**TASK:** Return the listing that follows exactly, with no pictures included.

**DATASET SECTION:**
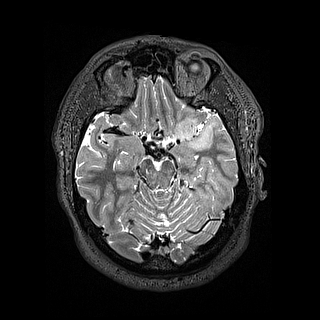
Brain MRI from a brain-tumour surgery series, one axial slice; slice 100 of 144 in the series (ordered by position); 1.2 mm slice thickness; 320 × 320 image matrix, field of view 254 × 254 mm. Case-level facts recorded for this patient, not image findings: histopathology: Astrocytoma; WHO grade: 2; IDH mutation: yes.
Annotated regions visible in this slice (manually delineated by an expert):
- tumour: box from (x=173, y=113) to (x=205, y=152) px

**PROBLEM SOLUTION:**
Brain MRI from a brain-tumour surgery series, one axial slice; slice 100 of 144 in the series (ordered by position); 1.2 mm slice thickness; 320 × 320 image matrix, field of view 254 × 254 mm. Case-level facts recorded for this patient, not image findings: histopathology: Astrocytoma; WHO grade: 2; IDH mutation: yes.
Annotated regions visible in this slice (manually delineated by an expert):
- tumour: box from (x=173, y=113) to (x=205, y=152) px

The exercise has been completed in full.